Sean’s Notebook: Bismark mapping efficiency with Hard trimmed C. virginica sample.
Yesterday Mackenzie Gavery came by and offered some suggestions to increase mapping rates for our Virginica BS-Seq data using Bismark. Her two suggestions were using the –non_directional flag to account for the PBATness of the data, which had a huge effect, and hard trim the first 16 bases in our samples, because they look weird.
I tried everything on a single sample for speed and finished it this morning.
That cleans stuff up for sure. Unfortunately it didn’t have much of an effect on mapping rate, bringing us up from 28% to 28.3%. Was worth a shot though!

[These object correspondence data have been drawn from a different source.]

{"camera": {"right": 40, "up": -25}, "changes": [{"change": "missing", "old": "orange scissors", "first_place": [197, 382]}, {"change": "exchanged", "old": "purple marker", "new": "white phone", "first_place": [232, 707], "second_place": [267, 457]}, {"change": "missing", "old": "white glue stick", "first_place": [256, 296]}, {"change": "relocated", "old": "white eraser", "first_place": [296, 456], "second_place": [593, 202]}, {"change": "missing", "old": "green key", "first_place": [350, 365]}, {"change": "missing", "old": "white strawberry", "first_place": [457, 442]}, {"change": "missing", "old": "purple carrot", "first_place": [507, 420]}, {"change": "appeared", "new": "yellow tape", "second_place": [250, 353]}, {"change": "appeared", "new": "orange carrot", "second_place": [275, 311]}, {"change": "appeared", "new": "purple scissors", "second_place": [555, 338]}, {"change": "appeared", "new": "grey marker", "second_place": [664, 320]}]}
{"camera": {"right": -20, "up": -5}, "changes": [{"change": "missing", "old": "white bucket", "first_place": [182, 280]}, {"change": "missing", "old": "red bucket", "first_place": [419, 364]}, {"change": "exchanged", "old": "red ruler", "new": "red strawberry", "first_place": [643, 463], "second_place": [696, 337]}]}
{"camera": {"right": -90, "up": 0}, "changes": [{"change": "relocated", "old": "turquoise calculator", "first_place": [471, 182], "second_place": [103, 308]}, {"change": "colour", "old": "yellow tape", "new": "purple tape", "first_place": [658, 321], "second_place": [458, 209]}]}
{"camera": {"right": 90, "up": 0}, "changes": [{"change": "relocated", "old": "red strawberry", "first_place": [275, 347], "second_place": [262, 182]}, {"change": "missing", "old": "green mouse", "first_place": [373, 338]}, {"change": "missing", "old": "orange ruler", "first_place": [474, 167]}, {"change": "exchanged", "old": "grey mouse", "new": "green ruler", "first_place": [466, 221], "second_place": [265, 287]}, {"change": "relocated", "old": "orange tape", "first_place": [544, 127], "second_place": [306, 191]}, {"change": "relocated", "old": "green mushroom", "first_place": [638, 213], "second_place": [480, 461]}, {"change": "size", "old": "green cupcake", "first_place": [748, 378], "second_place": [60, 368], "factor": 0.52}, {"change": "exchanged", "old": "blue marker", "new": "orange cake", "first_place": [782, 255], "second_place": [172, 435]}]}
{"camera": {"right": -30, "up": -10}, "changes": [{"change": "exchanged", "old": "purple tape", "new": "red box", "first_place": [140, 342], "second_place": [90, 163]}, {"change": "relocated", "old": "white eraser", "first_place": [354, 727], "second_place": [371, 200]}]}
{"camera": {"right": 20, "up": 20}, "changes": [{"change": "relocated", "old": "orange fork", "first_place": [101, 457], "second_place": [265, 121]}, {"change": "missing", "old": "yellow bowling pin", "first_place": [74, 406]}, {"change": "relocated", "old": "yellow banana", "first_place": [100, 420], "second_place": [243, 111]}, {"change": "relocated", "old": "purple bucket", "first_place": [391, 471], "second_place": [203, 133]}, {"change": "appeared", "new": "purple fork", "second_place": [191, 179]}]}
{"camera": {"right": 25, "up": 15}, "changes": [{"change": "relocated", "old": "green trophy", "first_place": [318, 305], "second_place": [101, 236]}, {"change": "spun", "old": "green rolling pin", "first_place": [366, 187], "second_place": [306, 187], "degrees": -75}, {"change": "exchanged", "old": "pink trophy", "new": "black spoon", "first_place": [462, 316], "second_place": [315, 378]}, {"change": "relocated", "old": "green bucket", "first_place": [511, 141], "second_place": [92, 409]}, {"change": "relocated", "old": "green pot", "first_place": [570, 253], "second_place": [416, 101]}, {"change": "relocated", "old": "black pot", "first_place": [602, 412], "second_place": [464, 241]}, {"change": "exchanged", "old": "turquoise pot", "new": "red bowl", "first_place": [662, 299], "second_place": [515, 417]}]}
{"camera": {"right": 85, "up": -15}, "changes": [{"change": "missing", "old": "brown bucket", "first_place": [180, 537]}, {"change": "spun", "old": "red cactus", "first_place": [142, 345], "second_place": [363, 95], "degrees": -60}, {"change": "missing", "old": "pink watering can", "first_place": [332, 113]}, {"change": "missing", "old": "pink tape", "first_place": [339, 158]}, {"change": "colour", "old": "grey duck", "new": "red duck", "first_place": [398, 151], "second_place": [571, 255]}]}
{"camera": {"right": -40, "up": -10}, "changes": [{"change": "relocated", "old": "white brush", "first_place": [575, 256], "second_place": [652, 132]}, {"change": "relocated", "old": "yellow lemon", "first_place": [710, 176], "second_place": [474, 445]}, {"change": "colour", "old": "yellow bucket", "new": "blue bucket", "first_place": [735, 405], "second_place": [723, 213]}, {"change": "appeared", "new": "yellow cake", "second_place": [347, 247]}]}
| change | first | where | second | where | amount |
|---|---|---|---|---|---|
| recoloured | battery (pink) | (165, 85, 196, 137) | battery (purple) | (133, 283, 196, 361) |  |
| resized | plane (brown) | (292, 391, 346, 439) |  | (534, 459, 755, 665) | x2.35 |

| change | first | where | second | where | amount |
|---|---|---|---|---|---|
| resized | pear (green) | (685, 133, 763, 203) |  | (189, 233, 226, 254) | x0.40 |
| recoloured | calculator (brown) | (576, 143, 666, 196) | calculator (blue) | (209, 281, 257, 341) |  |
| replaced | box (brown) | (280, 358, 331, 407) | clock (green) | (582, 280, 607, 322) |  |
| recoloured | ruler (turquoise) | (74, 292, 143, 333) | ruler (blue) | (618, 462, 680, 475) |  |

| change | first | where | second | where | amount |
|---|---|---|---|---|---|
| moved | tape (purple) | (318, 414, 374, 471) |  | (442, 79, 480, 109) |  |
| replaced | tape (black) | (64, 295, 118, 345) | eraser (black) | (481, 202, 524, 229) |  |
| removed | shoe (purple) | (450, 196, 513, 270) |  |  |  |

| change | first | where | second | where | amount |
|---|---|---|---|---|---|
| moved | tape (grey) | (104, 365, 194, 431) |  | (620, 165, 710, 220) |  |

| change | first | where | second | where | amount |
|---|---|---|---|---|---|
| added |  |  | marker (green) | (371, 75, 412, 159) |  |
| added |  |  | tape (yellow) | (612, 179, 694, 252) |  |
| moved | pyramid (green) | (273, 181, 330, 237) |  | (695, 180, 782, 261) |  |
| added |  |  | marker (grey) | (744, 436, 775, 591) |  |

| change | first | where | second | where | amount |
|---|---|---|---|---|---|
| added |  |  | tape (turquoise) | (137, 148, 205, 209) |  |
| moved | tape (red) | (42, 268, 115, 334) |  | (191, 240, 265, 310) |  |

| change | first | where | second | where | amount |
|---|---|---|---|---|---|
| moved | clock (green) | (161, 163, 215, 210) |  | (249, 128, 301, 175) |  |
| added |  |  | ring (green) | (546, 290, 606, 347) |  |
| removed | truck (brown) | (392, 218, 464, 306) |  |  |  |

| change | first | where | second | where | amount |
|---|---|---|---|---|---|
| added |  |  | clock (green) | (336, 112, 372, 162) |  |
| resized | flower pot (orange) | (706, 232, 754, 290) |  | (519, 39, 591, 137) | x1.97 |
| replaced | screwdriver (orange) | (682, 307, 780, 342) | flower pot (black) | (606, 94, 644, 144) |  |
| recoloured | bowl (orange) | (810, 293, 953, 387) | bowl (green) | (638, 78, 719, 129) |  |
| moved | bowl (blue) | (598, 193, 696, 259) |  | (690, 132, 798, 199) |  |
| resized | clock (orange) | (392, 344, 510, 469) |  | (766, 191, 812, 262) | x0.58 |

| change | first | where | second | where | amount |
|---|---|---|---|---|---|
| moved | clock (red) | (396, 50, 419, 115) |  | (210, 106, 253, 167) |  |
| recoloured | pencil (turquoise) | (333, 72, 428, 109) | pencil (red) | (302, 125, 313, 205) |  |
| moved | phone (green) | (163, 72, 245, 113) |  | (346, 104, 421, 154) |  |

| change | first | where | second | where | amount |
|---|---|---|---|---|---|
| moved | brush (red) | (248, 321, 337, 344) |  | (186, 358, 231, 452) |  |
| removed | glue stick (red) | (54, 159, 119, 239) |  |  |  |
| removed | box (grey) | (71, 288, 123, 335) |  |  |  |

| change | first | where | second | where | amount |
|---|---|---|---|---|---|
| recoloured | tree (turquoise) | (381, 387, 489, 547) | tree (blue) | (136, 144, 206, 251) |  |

Final Alignment report ====================== Sequences analysed in total: 12197930 Number of alignments with a unique best hit from the different alignments: 3456338 Mapping efficiency: 28.3% Sequences with no alignments under any condition: 5760842 Sequences did not map uniquely: 2980750 Sequences which were discarded because genomic sequence could not be extracted:0 Number of sequences with unique best (first) alignment came from the bowtie output: CT/CT: 181719 ((converted) top strand) CT/GA: 166362 ((converted) bottom strand) GA/CT: 1588675 (complementary to (converted) top strand) GA/GA: 1519582 (complementary to (converted) bottom strand) Final Cytosine Methylation Report ================================= Total number of C's analysed: 61813350 Total methylated C's in CpG context: 12572131 Total methylated C's in CHG context: 4005979 Total methylated C's in CHH context: 12350257 Total methylated C's in Unknown context: 0 Total unmethylated C's in CpG context: 2271987 Total unmethylated C's in CHG context: 12442077 Total unmethylated C's in CHH context: 18170919 Total unmethylated C's in Unknown context: 5 C methylated in CpG context: 84.7% C methylated in CHG context: 24.4% C methylated in CHH context: 40.5% C methylated in Unknown context (CN or CHN): 0.0%
Bismark output files located: here
now time to run the rest of them!